Two - Expenses. A next sheet could be dedicated to expenses. You can analyse this up to any level, but the main idea is that you understand how many percent of your income is spend on normal and extra expenses, taxes and what percent is left for savings. In order to plan you need the get clear what percentages are dedicated to what category (see the next step). The financial plan stops here if there are no structural savings...

Three - Possessions. What have you built up previously? You can choose to balance this with (long term) debts like a mortgage, but to keep it simple you can leave this out. This first line is about historic data. You will have to calculate the next (Years) by adding income, and deducting (future) taxes and other expenses. Investment returns fall also in this category. What kind of a yield (rate) do you plan for your future investments?

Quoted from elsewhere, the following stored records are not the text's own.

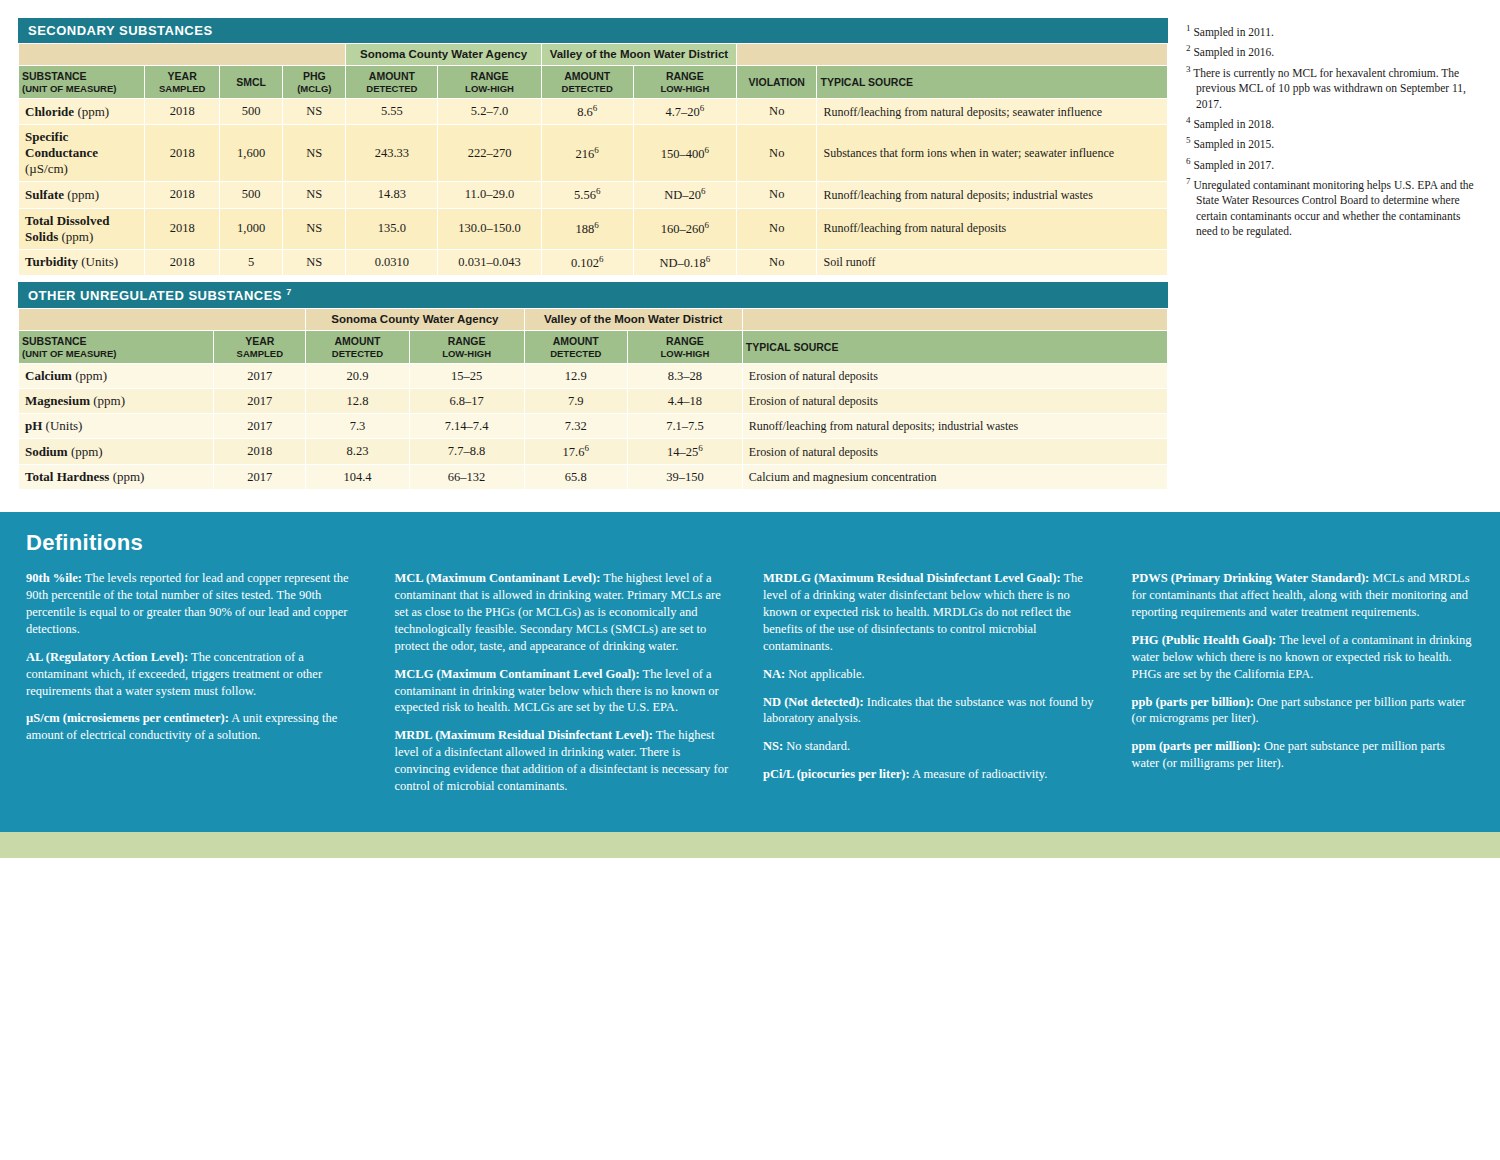SECONDARY SUBSTANCES
| | Sonoma County Water Agency | Valley of the Moon Water District | |
| SUBSTANCE (UNIT OF MEASURE) | YEAR SAMPLED | SMCL | PHG (MCLG) | AMOUNT DETECTED | RANGE LOW-HIGH | AMOUNT DETECTED | RANGE LOW-HIGH | VIOLATION | TYPICAL SOURCE |
| Chloride (ppm) | 2018 | 500 | NS | 5.55 | 5.2–7.0 | 8.6 6 | 4.7–20 6 | No | Runoff/leaching from natural deposits; seawater influence |
| Specific Conductance (µS/cm) | 2018 | 1,600 | NS | 243.33 | 222–270 | 216 6 | 150–400 6 | No | Substances that form ions when in water; seawater influence |
| Sulfate (ppm) | 2018 | 500 | NS | 14.83 | 11.0–29.0 | 5.56 6 | ND–20 6 | No | Runoff/leaching from natural deposits; industrial wastes |
| Total Dissolved Solids (ppm) | 2018 | 1,000 | NS | 135.0 | 130.0–150.0 | 188 6 | 160–260 6 | No | Runoff/leaching from natural deposits |
| Turbidity (Units) | 2018 | 5 | NS | 0.0310 | 0.031–0.043 | 0.102 6 | ND–0.18 6 | No | Soil runoff |
OTHER UNREGULATED SUBSTANCES 7
| | Sonoma County Water Agency | Valley of the Moon Water District | |
| SUBSTANCE (UNIT OF MEASURE) | YEAR SAMPLED | AMOUNT DETECTED | RANGE LOW-HIGH | AMOUNT DETECTED | RANGE LOW-HIGH | TYPICAL SOURCE |
| Calcium (ppm) | 2017 | 20.9 | 15–25 | 12.9 | 8.3–28 | Erosion of natural deposits |
| Magnesium (ppm) | 2017 | 12.8 | 6.8–17 | 7.9 | 4.4–18 | Erosion of natural deposits |
| pH (Units) | 2017 | 7.3 | 7.14–7.4 | 7.32 | 7.1–7.5 | Runoff/leaching from natural deposits; industrial wastes |
| Sodium (ppm) | 2018 | 8.23 | 7.7–8.8 | 17.6 6 | 14–25 6 | Erosion of natural deposits |
| Total Hardness (ppm) | 2017 | 104.4 | 66–132 | 65.8 | 39–150 | Calcium and magnesium concentration |
1 Sampled in 2011.
2 Sampled in 2016.
3 There is currently no MCL for hexavalent chromium. The previous MCL of 10 ppb was withdrawn on September 11, 2017.
4 Sampled in 2018.
5 Sampled in 2015.
6 Sampled in 2017.
7 Unregulated contaminant monitoring helps U.S. EPA and the State Water Resources Control Board to determine where certain contaminants occur and whether the contaminants need to be regulated.
Definitions
90th %ile: The levels reported for lead and copper represent the 90th percentile of the total number of sites tested. The 90th percentile is equal to or greater than 90% of our lead and copper detections.
AL (Regulatory Action Level): The concentration of a contaminant which, if exceeded, triggers treatment or other requirements that a water system must follow.
µS/cm (microsiemens per centimeter): A unit expressing the amount of electrical conductivity of a solution.
MCL (Maximum Contaminant Level): The highest level of a contaminant that is allowed in drinking water. Primary MCLs are set as close to the PHGs (or MCLGs) as is economically and technologically feasible. Secondary MCLs (SMCLs) are set to protect the odor, taste, and appearance of drinking water.
MCLG (Maximum Contaminant Level Goal): The level of a contaminant in drinking water below which there is no known or expected risk to health. MCLGs are set by the U.S. EPA.
MRDL (Maximum Residual Disinfectant Level): The highest level of a disinfectant allowed in drinking water. There is convincing evidence that addition of a disinfectant is necessary for control of microbial contaminants.
MRDLG (Maximum Residual Disinfectant Level Goal): The level of a drinking water disinfectant below which there is no known or expected risk to health. MRDLGs do not reflect the benefits of the use of disinfectants to control microbial contaminants.
NA: Not applicable.
ND (Not detected): Indicates that the substance was not found by laboratory analysis.
NS: No standard.
pCi/L (picocuries per liter): A measure of radioactivity.
PDWS (Primary Drinking Water Standard): MCLs and MRDLs for contaminants that affect health, along with their monitoring and reporting requirements and water treatment requirements.
PHG (Public Health Goal): The level of a contaminant in drinking water below which there is no known or expected risk to health. PHGs are set by the California EPA.
ppb (parts per billion): One part substance per billion parts water (or micrograms per liter).
ppm (parts per million): One part substance per million parts water (or milligrams per liter).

Four - Scenarios. This sheet is where financial planning is all about. You want to plan. And therefore a (personal) financial plan is not any different than a project planning. You want to discuss possible scenarios with other stakeholders (for example with your partner). Scenarios are about questions like; “when could we stop, can we take a sabbatical,” or other questions starting with; "what if..." Things you need to know in advance. You need to anticipate. This, because you have to steer the scenarios with some kind of investments.

The last step is about realizations. Setting up a financial plan is very easy, although you can make it as complex as you would wish. If your investments grow less than planned, you need to take (additional) actions.